• THINGS TO DO:
(A) Sum up the dnsmasq thread in three sentences.
(B) In the dnsmasq thread, rename "Gene Czarcinski" to "Gene C." and write out the part from "On 01/12/12 14:54, Gene" up to and including "spoke too quickly.".

• PASSAGE PROVIDED:

========

[Dnsmasq-discuss] RA support in dnsmasq

Sat Dec 1 15:08:29 GMT 2012

On 01/12/12 14:54, Gene Czarcinski wrote:
> On 11/30/2012 05:23 PM, Gene Czarcinski wrote:
>> On 11/30/2012 04:18 PM, Simon Kelley wrote:
>>> On 30/11/12 21:03, Gene Czarcinski wrote:
>>>> On 11/30/2012 12:45 PM, Simon Kelley wrote:
>>>>> On 30/11/12 17:20, Gene Czarcinski wrote:
>>>>>> On 11/30/2012 11:32 AM, Simon Kelley wrote:
>>>>>>> On 30/11/12 15:54, Gene Czarcinski wrote:
>>>>>>>> On 11/29/2012 04:18 PM, Simon Kelley wrote:
>>>>>>>>> On 29/11/12 20:31, Gene Czarcinski wrote:
>>>>>>>>>
>>>>>>>>>> I spoke too quickly.
>>>>>>>>>>
>>>>>>>>>> The cause of the problem is libvirt related but I am not sure
>>>>>>>>>> what
>>>>>>>>>> just
>>>>>>>>>> yet.
>>>>>>>>>>
>>>>>>>>>> I was running a libvirt that had a lot of "stuff" on it but
>>>>>>>>>> seemed to
>>>>>>>>>> work OK. Then, earlier today I update to a point that appears
>>>>>>>>>> to be
>>>>>>>>>> somewhat beyond the leading edge and, although I was not
>>>>>>>>>> getting any
>>>>>>>>>> RTR-ADVERT messages, it turned out that there were/are big-time
>>>>>>>>>> problems
>>>>>>>>>> running qemu-kvm. So, back off/downgrade to the previous version.
>>>>>>>>>> Qemu-kvm now works but the RTR-ADVERT messages are back.
>>>>>>>>>>
>>>>>>>>>> This may be a bit time-consuming to debug!
>>>>>>>>>>
>>>>>>>>> Are you seeing the new log message in netlink.c?
>>>>>>>>>
>>>>>>>>>
>>>>>>>> The good news is that libvirt is working again (I must have done a
>>>>>>>> git-pull in the middle of an update).  Thus, I am not seeing the
>>>>>>>> large
>>>>>>>> numbers of RTR-ADVERT.

========

• RECORDED DATA:
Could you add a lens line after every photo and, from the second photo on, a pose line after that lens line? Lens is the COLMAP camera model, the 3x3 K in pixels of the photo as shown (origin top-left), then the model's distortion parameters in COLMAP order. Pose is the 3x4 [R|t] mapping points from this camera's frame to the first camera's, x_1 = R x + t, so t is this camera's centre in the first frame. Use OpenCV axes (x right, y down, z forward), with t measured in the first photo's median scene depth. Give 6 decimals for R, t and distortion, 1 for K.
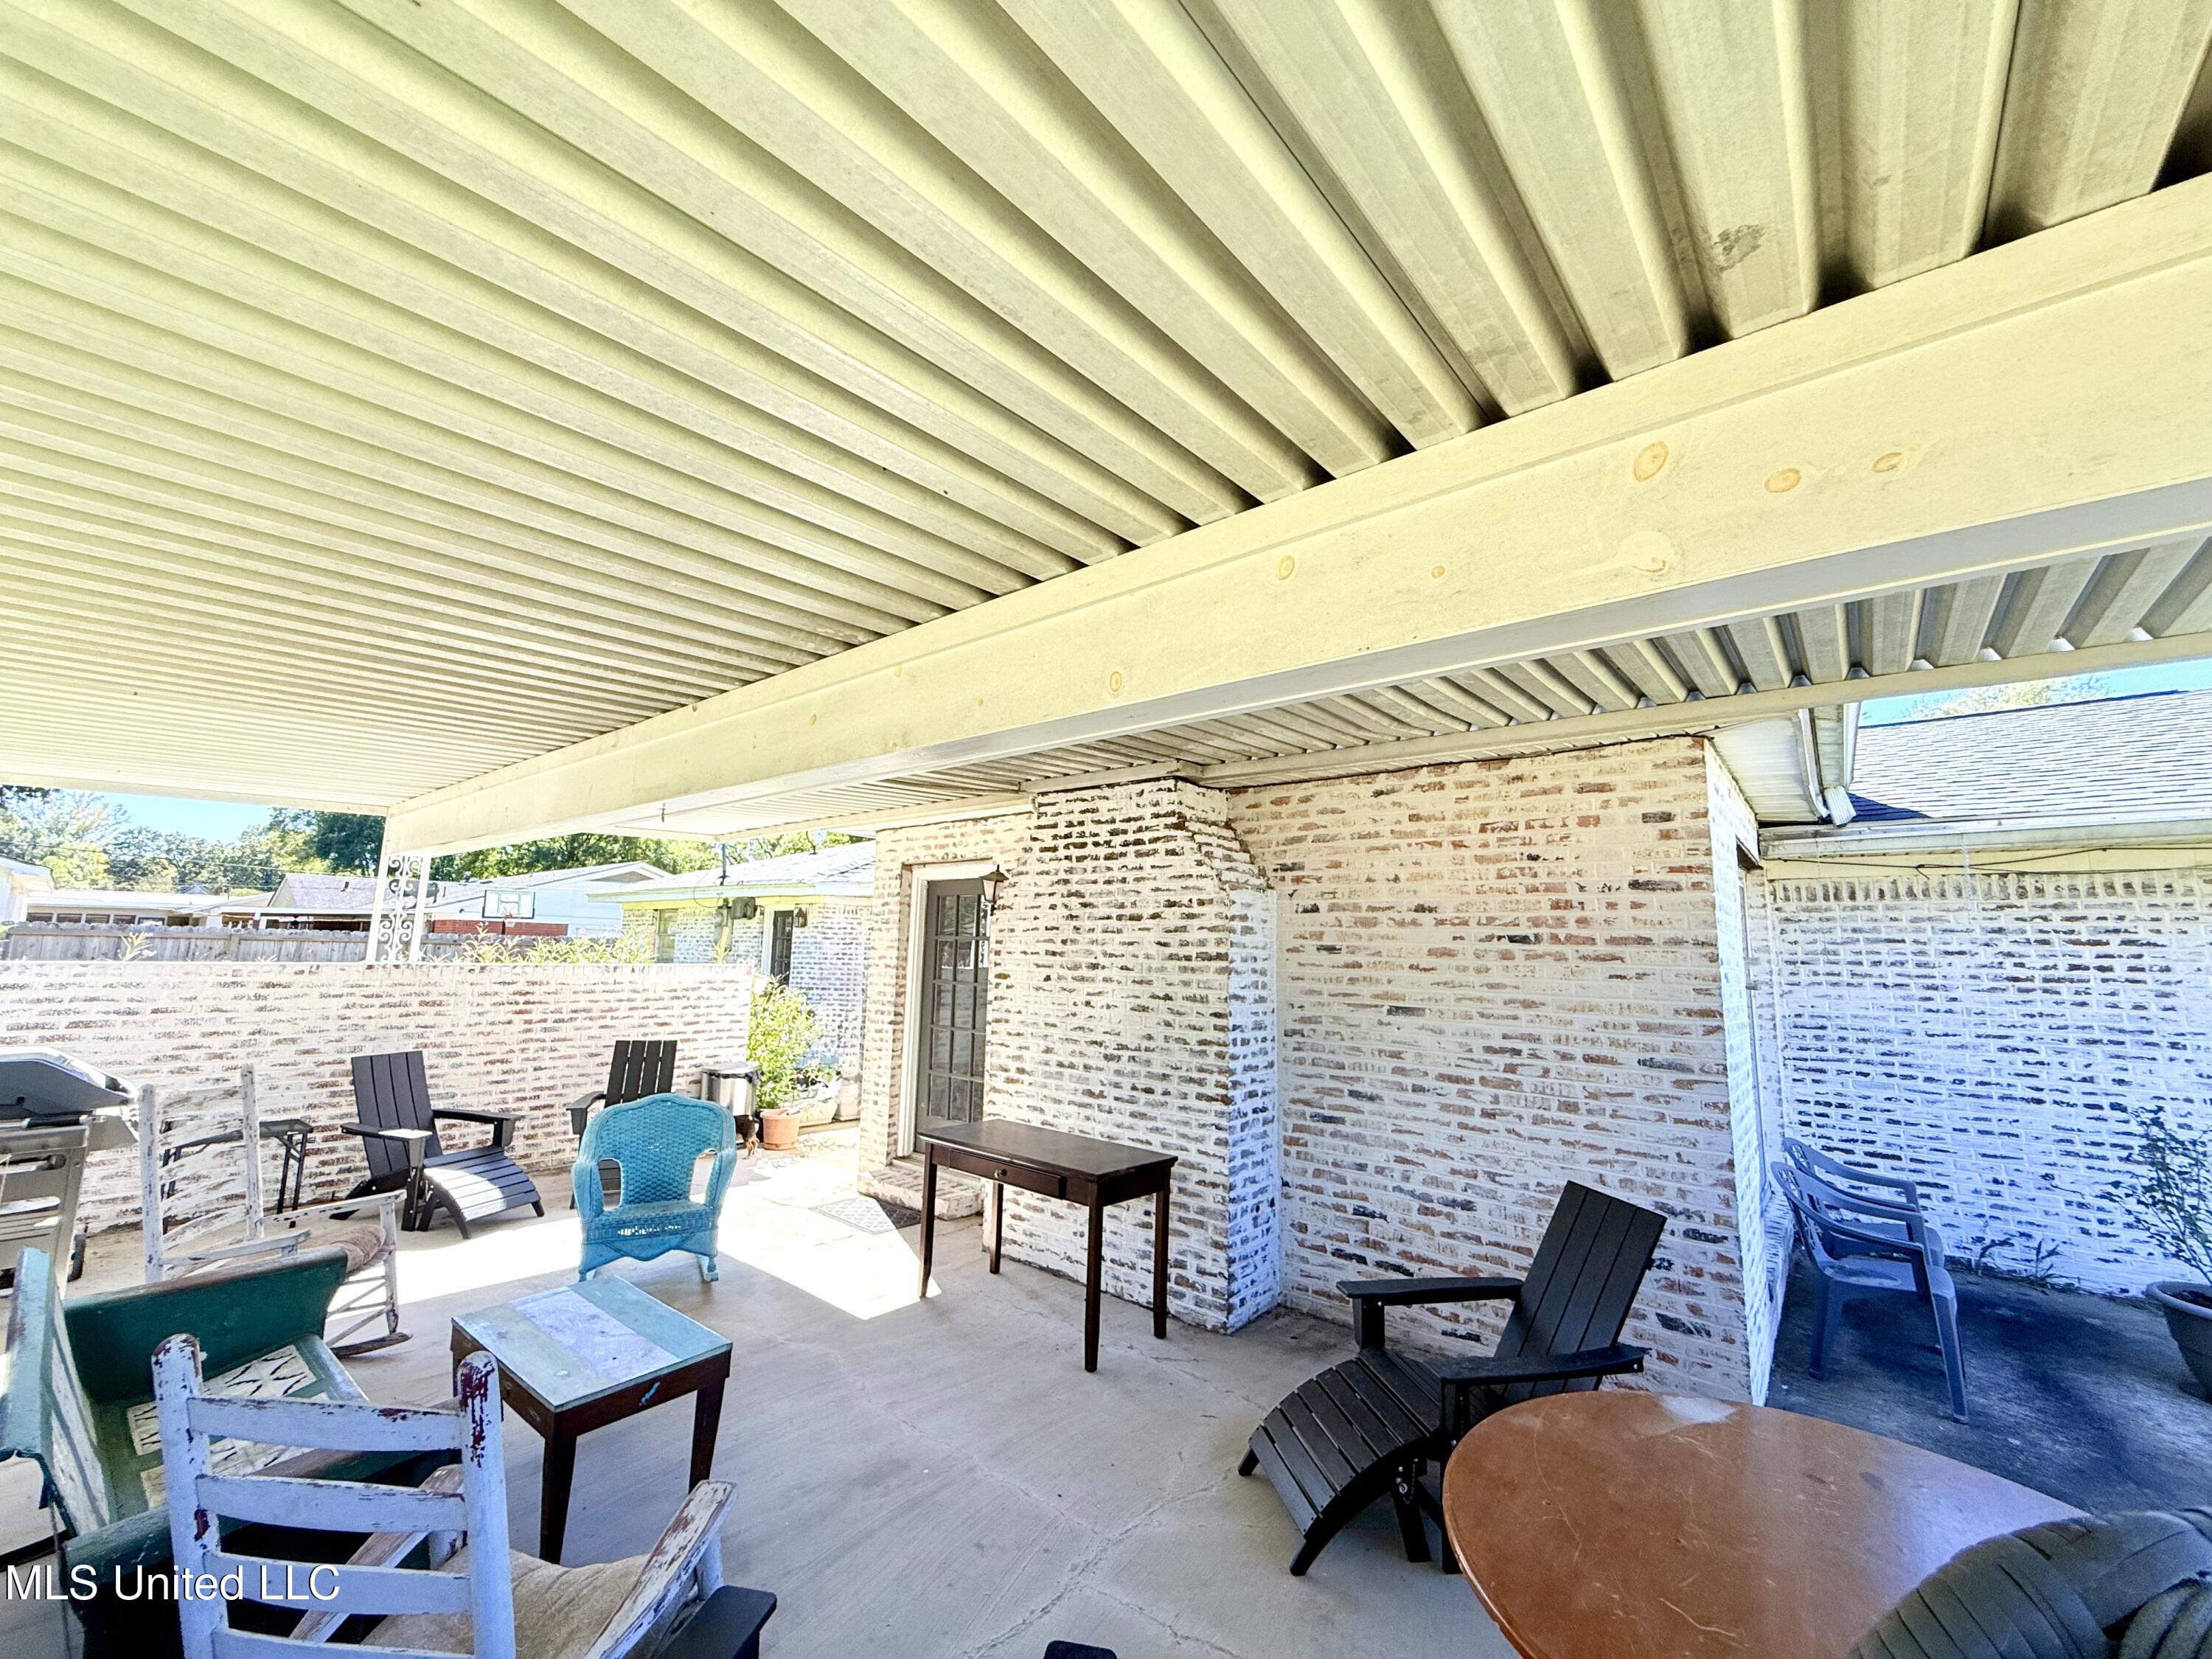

========

• RESPONSES BY ITEM NUMBER:
(A) Gene Czarcinski says the problem he is seeing is related to libvirt, though he is not yet sure how. After an update left qemu-kvm with big problems, he went back to the previous libvirt version, and while qemu-kvm then worked, the RTR-ADVERT messages came back. Simon Kelley asks whether he is seeing the new log message in netlink.c, and Gene replies that libvirt is working again and he is no longer seeing large numbers of RTR-ADVERT.

(B)
On 01/12/12 14:54, Gene C. wrote:
> On 11/30/2012 05:23 PM, Gene C. wrote:
>> On 11/30/2012 04:18 PM, Simon Kelley wrote:
>>> On 30/11/12 21:03, Gene C. wrote:
>>>> On 11/30/2012 12:45 PM, Simon Kelley wrote:
>>>>> On 30/11/12 17:20, Gene C. wrote:
>>>>>> On 11/30/2012 11:32 AM, Simon Kelley wrote:
>>>>>>> On 30/11/12 15:54, Gene C. wrote:
>>>>>>>> On 11/29/2012 04:18 PM, Simon Kelley wrote:
>>>>>>>>> On 29/11/12 20:31, Gene C. wrote:
>>>>>>>>>
>>>>>>>>>> I spoke too quickly.